El Málaga logró por fin una victoria en casa después de su mala racha lejos de La Rosaleda pese a completar un encuentro bastante discreto frente a un Getafe que pagó con creces sus errores de cara a gol.
La primera parte comenzó con un ritmo muy lento entre dos equipos que dieron la impresión de respetarse demasiado en los compases iniciales. Sin embargo, en ese contexto fue el Getafe el encargado de apostar por buscar la portería de Willy Caballero de forma discreta pero mucho más constante que su rival.
Miku fue uno de los más activos por parte del conjunto azulón. El venezolano, que se enfrentaba a su compañero en Venezuela tras haber jugado con él hace solo tres días frente a la Selección Española, era el gran referente de un Getafe que cada vez estaba más asentado en el encuentro.
Y mientras, no había noticias de un Málaga desequilibrado y gris que atacaba la portería de Moyá a ráfagas y sin demasiado criterio.

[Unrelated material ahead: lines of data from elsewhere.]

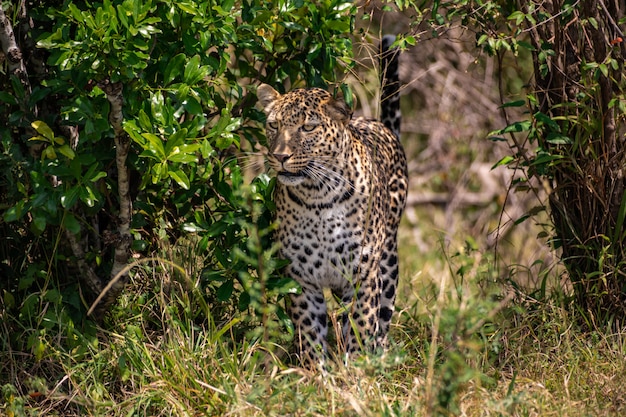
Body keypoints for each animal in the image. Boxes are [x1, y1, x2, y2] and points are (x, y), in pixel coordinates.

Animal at [256, 36, 408, 368]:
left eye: (308, 128)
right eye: (273, 125)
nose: (280, 156)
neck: (318, 197)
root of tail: (379, 124)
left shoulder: (363, 273)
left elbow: (362, 324)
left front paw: (356, 370)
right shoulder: (301, 278)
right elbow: (310, 331)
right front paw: (318, 374)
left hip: (388, 261)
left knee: (384, 315)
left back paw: (381, 356)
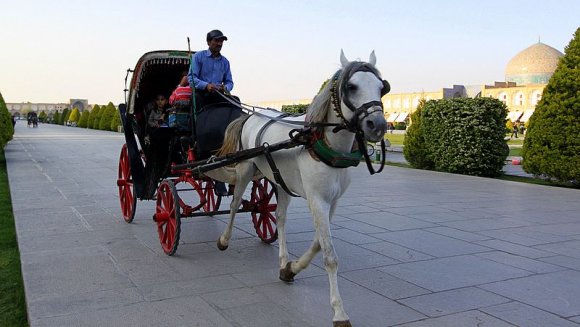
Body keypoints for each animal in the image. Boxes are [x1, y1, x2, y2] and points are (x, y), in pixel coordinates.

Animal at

Precisamente, solo Rondón era capaz de generar peligro en las acometidas del conjunto malacitano.
Finalmente, el esfuerzo del Getafe encontró sus frutos en la recta final del primer periodo: un gran centro de Juan Valera dejó que Diego Castro tuviera todo el tiempo del mundo para ajustar su disparo e inaugurar el marcador en el minuto 42, sin dejar opción a Willy Caballero.
Tras el descanso, el Málaga no fue capaz de enchufarse al choque. El Getafe siguió siendo mejor en los primeros minutos de la segunda parte y Dani Güiza tuvo una gran ocasión para conseguir sentenciar al choque tras un magistral pase de Juan Rodríguez, pero el jerezano mandó el cuero al larguero.

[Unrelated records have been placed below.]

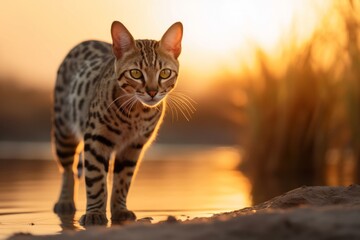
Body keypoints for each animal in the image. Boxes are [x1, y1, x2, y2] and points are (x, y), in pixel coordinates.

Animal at [51, 20, 183, 225]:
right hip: (64, 131)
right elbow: (96, 179)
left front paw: (119, 210)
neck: (136, 114)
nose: (152, 92)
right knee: (67, 169)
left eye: (165, 73)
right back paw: (65, 202)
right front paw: (94, 213)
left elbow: (123, 180)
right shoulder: (96, 139)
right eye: (135, 73)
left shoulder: (134, 146)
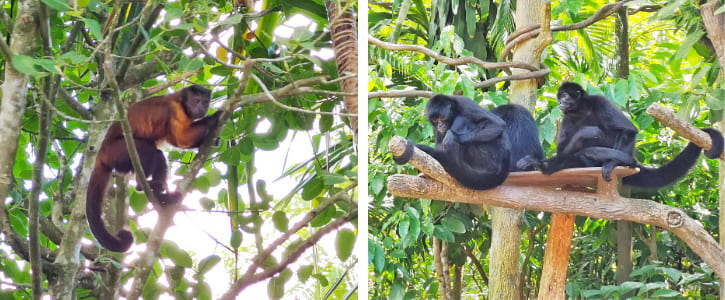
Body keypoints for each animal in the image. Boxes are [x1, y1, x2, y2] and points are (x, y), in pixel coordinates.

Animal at [394, 94, 540, 190]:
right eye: (435, 120)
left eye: (443, 118)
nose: (440, 125)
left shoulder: (465, 103)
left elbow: (497, 124)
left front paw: (454, 137)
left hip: (488, 156)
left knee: (462, 120)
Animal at [516, 81, 720, 186]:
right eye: (560, 97)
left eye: (565, 96)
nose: (561, 102)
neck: (581, 109)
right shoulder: (567, 117)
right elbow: (563, 150)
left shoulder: (599, 101)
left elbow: (628, 130)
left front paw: (614, 163)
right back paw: (546, 165)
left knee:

Y después de esa jugada, que pudo certificar el 2-0, Eliseu logró nivelar el encuentro gracias a un sensacional disparo desde el vértice del área que limpió la escuadra de la portería de Miguel Ángel Moyá para conseguir nivelar el partido.
En el nuevo escenario, los dos equipos tuvieron más miedo a perder por un error propio que a ganar por crear jugadas. Sin embargo, el equipo de Pellegrini salió reforzado con el gol y poco a poco fue haciéndose dueño del partido en la segunda parte.
Y en el minuto 82, Jérémy Toulalan apareció para sacar un lanzamiento espectacular desde muy lejos marcando un golazo y consumando la remontada del equipo andaluz. El Getafe recibía de ese modo un duro corrrectivo por no saber cerrar el encuentro cuando tuvo la oportunidad.
Pero faltaba el broche del encuentro: Santi Cazorla controló el esférico en un contragolpe con el Getafe volcado y el internacional español lanzó una sensacional vaselina ante un Moyá adelantado para rubricar el definitivo 1-3. El Málaga, con muy poco, goleó a un rival demasiado inocente.